ENTRIES SUPPLIED section start

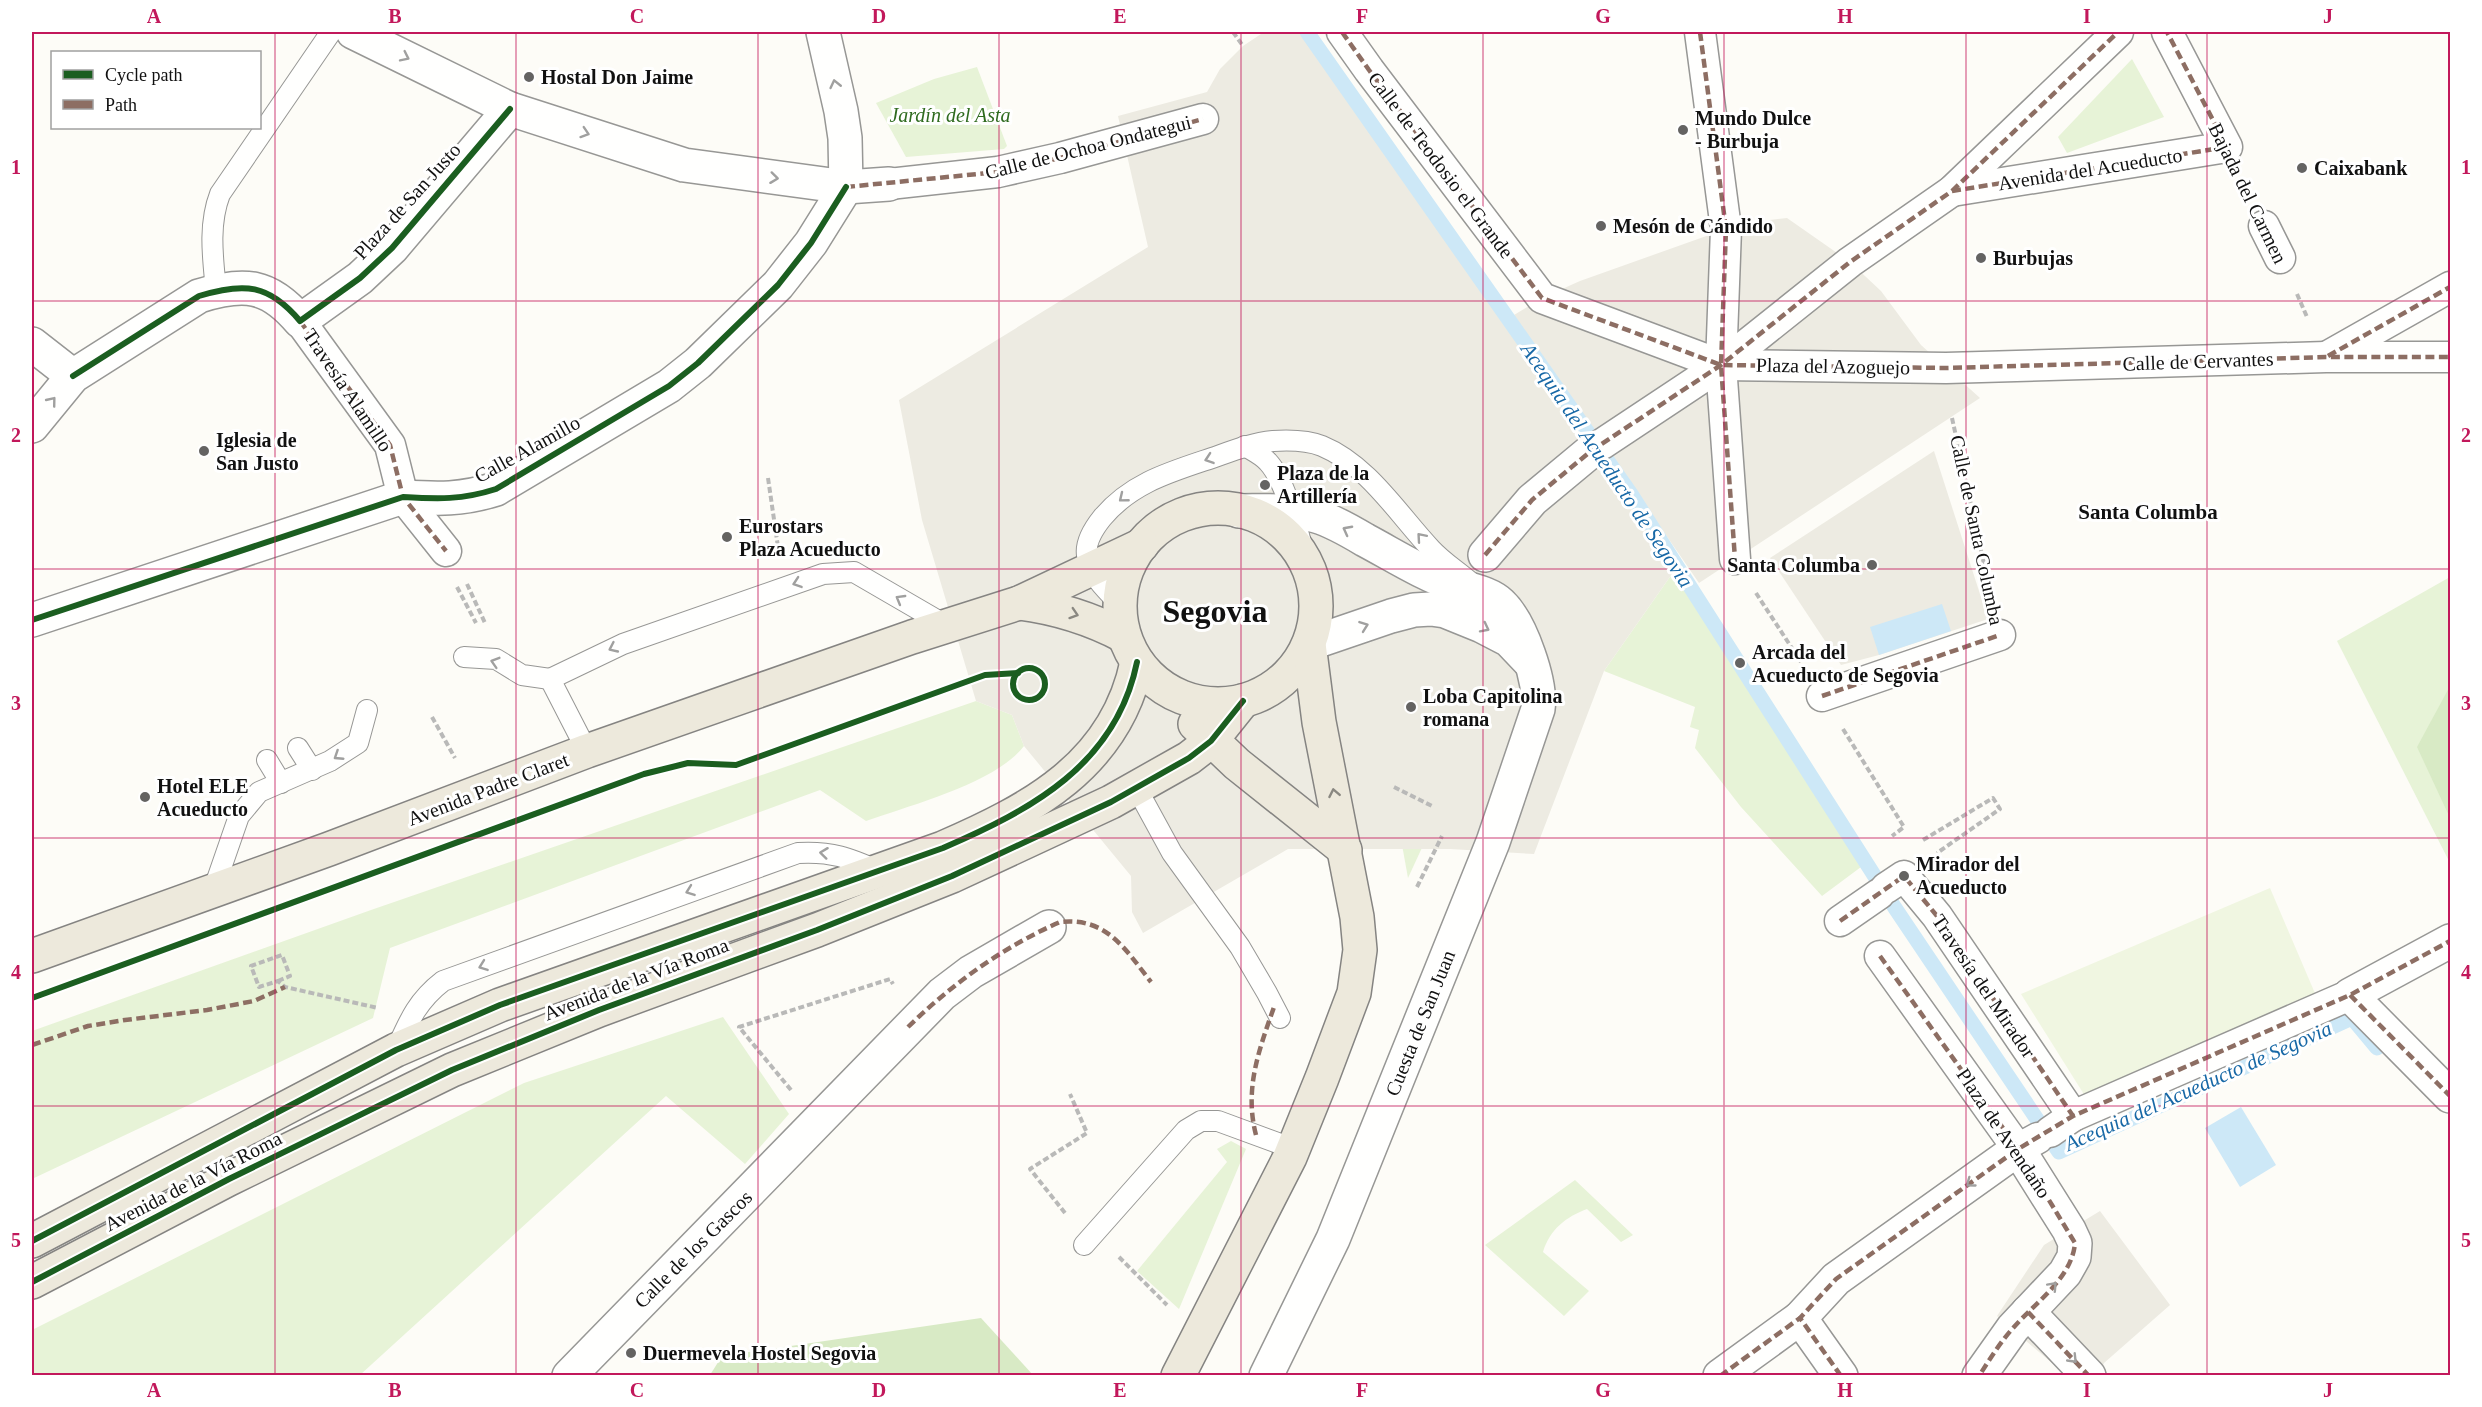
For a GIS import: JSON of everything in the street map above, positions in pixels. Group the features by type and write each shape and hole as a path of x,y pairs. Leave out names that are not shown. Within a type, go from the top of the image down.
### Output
{"main road":[{"path":"1208,509 1239,511 1254,516 1280,531 1292,542 1308,568 1313,582 1316,606 1309,644 1293,670 1282,681 1257,696 1242,701 1213,704 1184,699 1158,684 1131,649 1120,604 1126,572 1142,545 1153,533 1179,516 1208,509"},
{"name":"Avenida Padre Claret","path":"32,956 587,751 946,626 1019,603 1057,584 1090,556 1142,545"},
{"name":"Avenida Padre Claret","path":"1019,603 1052,607 1078,615 1131,649"},
{"path":"1178,1376 1294,1149 1346,1017 1359,968 1360,938 1319,722 1309,644"},
{"name":"Avenida de la Vía Roma","path":"32,1241 396,1050 500,1005 943,848 1029,807 1061,784 1086,758 1116,720 1132,685 1131,649"},
{"path":"1184,699 1194,723 1211,741 1345,850"},
{"name":"Avenida de la Vía Roma","path":"32,1282 229,1179 452,1071 599,1010 817,930 952,876 1137,789 1211,741 1242,701"},
{"path":"1174,767 1209,765 1252,775"}],"street":[{"name":"Calle de Ochoa Ondategui","path":"353,32 510,109 684,165 846,187 998,172 1060,158 1203,119"},
{"path":"823,32 842,111 846,187"},
{"name":"Calle de Teodosio el Grande","path":"1342,32 1542,298"},
{"path":"1700,32 1726,229 1721,365 1735,560"},
{"name":"Avenida del Acueducto","path":"1850,262 1952,191 2118,32"},
{"name":"Bajada del Carmen","path":"2167,32 2227,147"},
{"name":"Plaza de San Justo","path":"300,321 360,278 392,248 510,109"},
{"name":"Avenida del Acueducto","path":"1952,191 2227,147"},
{"name":"Calle Alamillo","path":"32,620 403,497 442,500 469,497 496,489 669,386 698,363 778,285 830,215 846,187"},
{"name":"Bajada del Carmen","path":"2264,226 2280,258"},
{"name":"Plaza del Azoguejo","path":"1596,447 1721,365 1850,262"},
{"path":"2326,357 2451,287"},
{"path":"32,426 73,376 199,296 216,290 249,288 269,292 285,303 300,321"},
{"name":"Plaza del Azoguejo","path":"1542,298 1721,365 1946,368"},
{"name":"Travesía Alamillo","path":"300,321 390,445 403,497 446,551"},
{"path":"32,344 73,376"},
{"name":"Calle de Cervantes","path":"1946,368 2326,357 2451,357"},
{"path":"1472,578 1532,500 1596,447"},
{"name":"Cuesta de San Juan","path":"1239,511 1291,512 1318,516 1341,526 1410,565 1472,578 1509,613 1523,638 1539,686 1538,709 1493,842 1333,1239 1266,1376"},
{"name":"Cuesta de San Juan","path":"1309,644 1391,616 1414,610 1431,609 1444,611 1482,626 1509,640 1529,661"},
{"name":"Calle de Santa Columba","path":"1822,696 2000,635"},
{"path":"1840,921 1890,886"},
{"name":"Travesía del Mirador","path":"1890,886 1937,916 2046,1133"},
{"name":"Calle de los Gascos","path":"569,1376 942,994 971,972 1049,927"},
{"path":"1720,1376 1800,1318 1836,1279 2046,1133 2350,995 2451,941"},
{"name":"Plaza de Avendaño","path":"1880,956 2046,1133 2075,1243 2074,1257 2065,1273 2020,1320 1979,1376"},
{"path":"2350,995 2451,1096"},
{"path":"1800,1318 1840,1375"},
{"path":"2020,1320 2089,1376"}],"lane":[{"path":"216,290 212,249 215,206 220,194 331,32"},
{"path":"1120,604 1104,589 1090,556 1095,527 1117,501 1158,476 1245,446 1291,440 1322,446 1339,456 1371,482 1432,550 1472,578 1431,609"},
{"path":"1245,446 1259,454 1275,470 1308,568"},
{"path":"464,657 496,659 522,675 550,679 623,644 823,574 835,572 854,572 946,626"},
{"path":"550,679 587,751"},
{"path":"213,891 239,816 259,792 330,762 358,742 367,710"},
{"path":"298,748 312,770"},
{"path":"267,760 280,783"},
{"path":"1137,789 1172,853 1240,947 1268,993 1280,1018"},
{"path":"396,1050 412,1014 426,994 443,981 798,853 823,851 849,858 879,871"},
{"path":"1090,1238 1186,1130 1201,1121 1218,1121 1294,1149"}],"path":[{"path":"1233,32 1243,46"},
{"path":"768,478 779,554"},
{"path":"477,624 444,563 446,551 456,559 486,624"},
{"path":"1735,560 1904,827 1885,841"},
{"path":"432,717 455,758 463,754"},
{"path":"1394,787 1434,807"},
{"path":"1890,886 2001,809 1993,798 1915,845"},
{"path":"1418,887 1442,836"},
{"path":"282,955 290,976 278,981 259,987 251,966 282,955"},
{"path":"818,1123 739,1027 890,979"},
{"path":"278,981 285,987 385,1010"},
{"path":"1070,1094 1087,1133 1030,1169 1068,1217 1168,1306"}],"green space":[{"path":"2132,59 2164,117 2067,153 2058,137"},
{"name":"Jardín del Asta","path":"977,67 1007,146 1004,149 906,157 876,103 934,79"},
{"path":"1674,571 1861,867 1822,896 1741,807 1695,748 1699,730 1690,727 1695,707 1604,671"},
{"path":"2450,577 2450,863 2337,641"},
{"path":"2450,686 2450,818 2417,747"},
{"path":"976,701 1012,715 1024,746 1011,759 974,782 866,821 820,790 390,948 373,1018 32,1179 32,1031 371,910"},
{"path":"1395,806 1432,826 1408,878"},
{"path":"2270,888 2317,998 2085,1096 2021,994"},
{"path":"723,1017 789,1114 745,1164 666,1096 360,1375 32,1375 32,1330 524,1083"},
{"path":"1231,1141 1246,1149 1179,1309 1137,1271 1227,1162 1217,1149"},
{"path":"1575,1180 1633,1235 1621,1242 1587,1209 1572,1216 1554,1230 1543,1252 1589,1291 1564,1316 1485,1245"},
{"path":"981,1318 1033,1375 710,1375 722,1356"}],"shaded area":[{"name":"Plaza de la Artillería","path":"1264,32 1302,32 1674,571 1604,671 1534,854 1450,849 1288,849 1143,933 1132,912 1131,876 1024,746 1012,715 976,701 922,520 899,400 1148,247 1118,116 1207,92 1220,69 1243,46"},
{"path":"1787,218 1850,262 1881,291 1921,345 1980,398 1699,583 1514,315 1542,298 1580,281 1726,229 1753,222"},
{"name":"Santa Columba","path":"1934,451 1988,619 1879,655 1841,665 1770,558"},
{"path":"2100,1211 2170,1305 2104,1363 2099,1375 2066,1375 1997,1316 2044,1245"}],"water":[{"path":"1942,604 1951,631 1879,655 1870,627"},
{"path":"2241,1107 2276,1165 2240,1187 2205,1128"}],"waterway":[{"name":"Acequia del Acueducto de Segovia","path":"1307,32 1631,494 1895,908 2059,1152 2352,1018 2377,1048"}],"marked path":[{"path":"1342,32 1542,298 1721,365 1946,368 2326,357 2450,357"},
{"path":"1700,32 1726,229 1721,365 1735,559"},
{"path":"1485,555 1532,500 1591,451 1721,365 1850,262 1952,191 2118,32"},
{"path":"1952,191 2227,147 2167,32"},
{"path":"846,187 998,172 1060,158 1203,119"},
{"path":"2264,226 2280,258"},
{"path":"2328,356 2450,287"},
{"path":"300,321 390,445 403,497 446,551"},
{"path":"1822,696 2000,635"},
{"path":"1840,921 1904,876 1937,916 2073,1116"},
{"path":"908,1027 960,981 1018,943 1060,922 1076,922 1103,930 1123,947 1151,982"},
{"path":"1841,1376 1800,1318 1836,1279 2018,1149 2073,1116 2350,995 2450,941"},
{"path":"1880,956 2018,1149 2075,1243 2072,1256 2060,1278 2009,1332 1979,1376"},
{"path":"32,1045 88,1026 207,1010 254,1001 285,987"},
{"path":"2350,995 2450,1096"},
{"path":"1256,1135 1252,1086 1263,1039 1274,1007"},
{"path":"2028,1312 2089,1376"},
{"path":"1720,1376 1800,1318"}],"cycle path":[{"path":"73,376 199,296 215,292 229,289 255,289 277,300 300,321 360,278 392,248 510,109"},
{"path":"32,620 403,497 450,498 496,489 669,386 698,363 778,285 811,243 846,187"},
{"path":"32,1241 396,1050 500,1005 943,848 1007,817 1038,800 1090,756 1110,729 1126,698 1137,662"},
{"path":"1029,668 1040,673 1045,684 1040,695 1029,700 1018,695 1013,684 1018,673 1029,668"},
{"path":"32,998 644,774 688,763 736,765 985,675 1018,673"},
{"path":"32,1282 229,1179 452,1070 599,1010 817,930 952,876 1111,802 1189,758 1211,741 1243,701"}],"place":[{"name":"Hostal Don Jaime","path":"529,77"},
{"name":"Mundo Dulce - Burbuja","path":"1683,130"},
{"name":"Caixabank","path":"2302,168"},
{"name":"Mesón de Cándido","path":"1601,226"},
{"name":"Burbujas","path":"1981,258"},
{"name":"Iglesia de San Justo","path":"204,451"},
{"name":"Plaza de la Artillería","path":"1265,485"},
{"name":"Eurostars Plaza Acueducto","path":"727,537"},
{"name":"Santa Columba","path":"1872,565"},
{"name":"Arcada del Acueducto de Segovia","path":"1740,663"},
{"name":"Loba Capitolina romana","path":"1411,707"},
{"name":"Hotel ELE Acueducto","path":"145,797"},
{"name":"Mirador del Acueducto","path":"1904,876"},
{"name":"Duermevela Hostel Segovia","path":"631,1353"}],"district":[{"name":"Santa Columba","path":"2148,512"},
{"name":"Segovia","path":"1215,611"}]}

ENTRIES SUPPLIED section end

▸ **TASK TO COMPLETE**:
A single number is the whole answer: how many lines in the data above hold the string "Claret".

▸ **EXERCISE ANSWER**:
2